Nvidia has unveiled a new artificial intelligence (AI) model geared towards training robots through simulation. Named Cosmos-Transfer 1, this large language model (LLM) is specifically designed for AI-powered robotics, commonly referred to as physical AI. The Santa Clara-based company has made the model open source, allowing users to download it from well-known online repositories under a permissive license. The primary feature highlighted by Nvidia is the enhanced control users will have over the generated simulations.
Nvidia Releases AI Model to Train Robots
The use of simulation-based robotics training has gained momentum recently, bolstered by advancements in generative AI technology. This area of robotics focuses on hardware that utilizes AI as its core intelligence. The training approach aims to prepare the machine’s AI to navigate various real-world scenarios, thereby expanding its ability to perform a broader array of tasks. This marks a significant evolution from traditional factory robots, which are typically limited to executing a single function.
Nvidia’s Cosmos-Transfer1 is part of a broader suite of world foundation models (WFMs) developed by the company, which process structured video inputs, including segmentation maps, depth maps, and lidar scans, to produce high-fidelity video outputs. These outputs serve as a simulation platform for training physical AI systems.

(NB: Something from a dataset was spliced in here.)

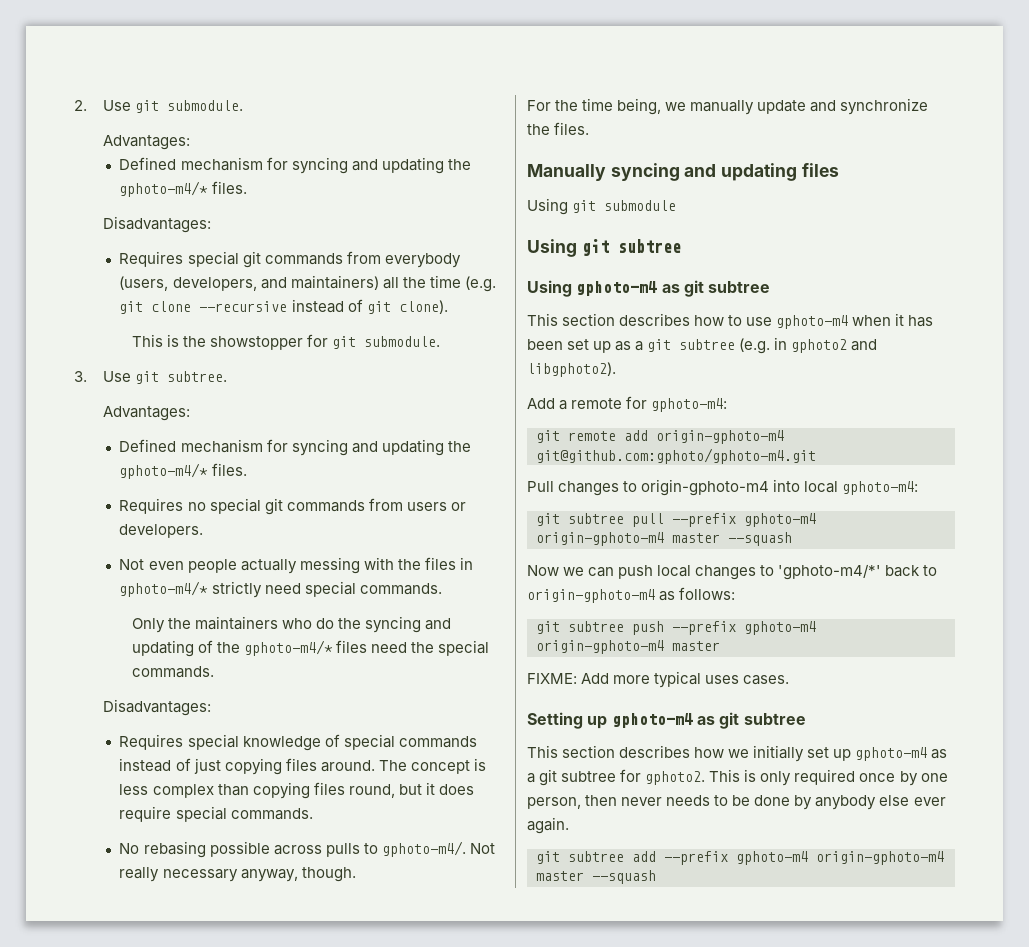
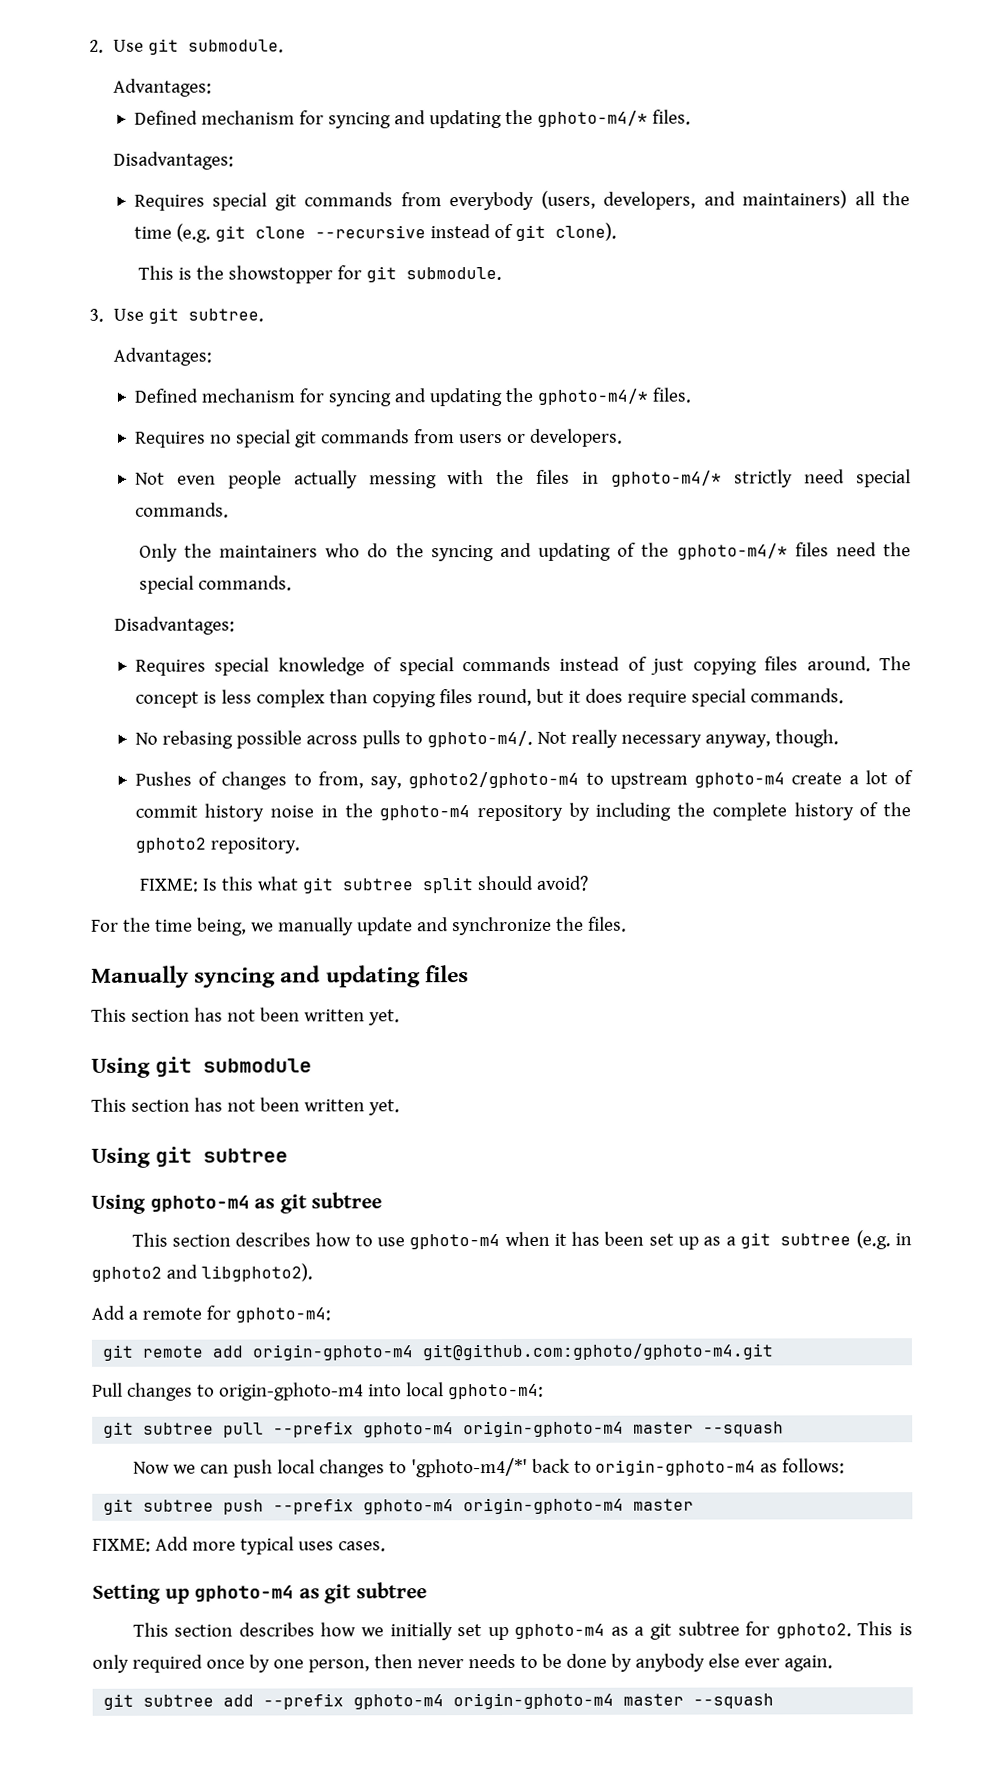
(356, 874) none -> [134,770,913,790] [134,802,911,822] [134,837,300,854] [138,875,589,894] // Pushes of changes to from, say, gphoto2/gphoto-m4 to upstream gphoto-m4 create a lot of commit history noise in the gphoto-m4 repository by including the complete history of the gphoto2 repository. // FIXME: Is this what git subtree split should avoid?
[527,198,677,215] Using git submodule -> [91,1007,400,1026] [91,1056,313,1078] [91,1097,400,1116] This section has not been written yet. // Using git submodule // This section has not been written yet.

A recent study released on arXiv details how this model surpasses its predecessors in terms of customizability. It allows for adjustments in the weight of various conditional inputs according to spatial location, enabling developers to create highly tailored environments. Additionally, it features real-time world generation, which facilitates quicker and more varied training sessions.
In terms of technical specifications, Cosmos-Transfer1 is a diffusion-based model comprising seven billion parameters. Its design focuses on video denoising within latent space and can be controlled through a modulation branch. The model accepts both text and video inputs, utilizing these to produce photorealistic output videos. It supports four distinct types of control input videos: canny edge, blurred RGB, segmentation mask, and depth map.
The model has been successfully tested on Nvidia’s Blackwell and Hopper series chipsets, with inference conducted on a Linux operating system. The company has released Cosmos-Transfer1 under the Nvidia Open Model License Agreement, allowing for both academic and commercial applications.
Interested users can access Nvidia’s Cosmos-Transfer1 AI model through the company’s GitHub repository and Hugging Face platform. A forthcoming AI model featuring 14 billion parameters is anticipated to be released shortly.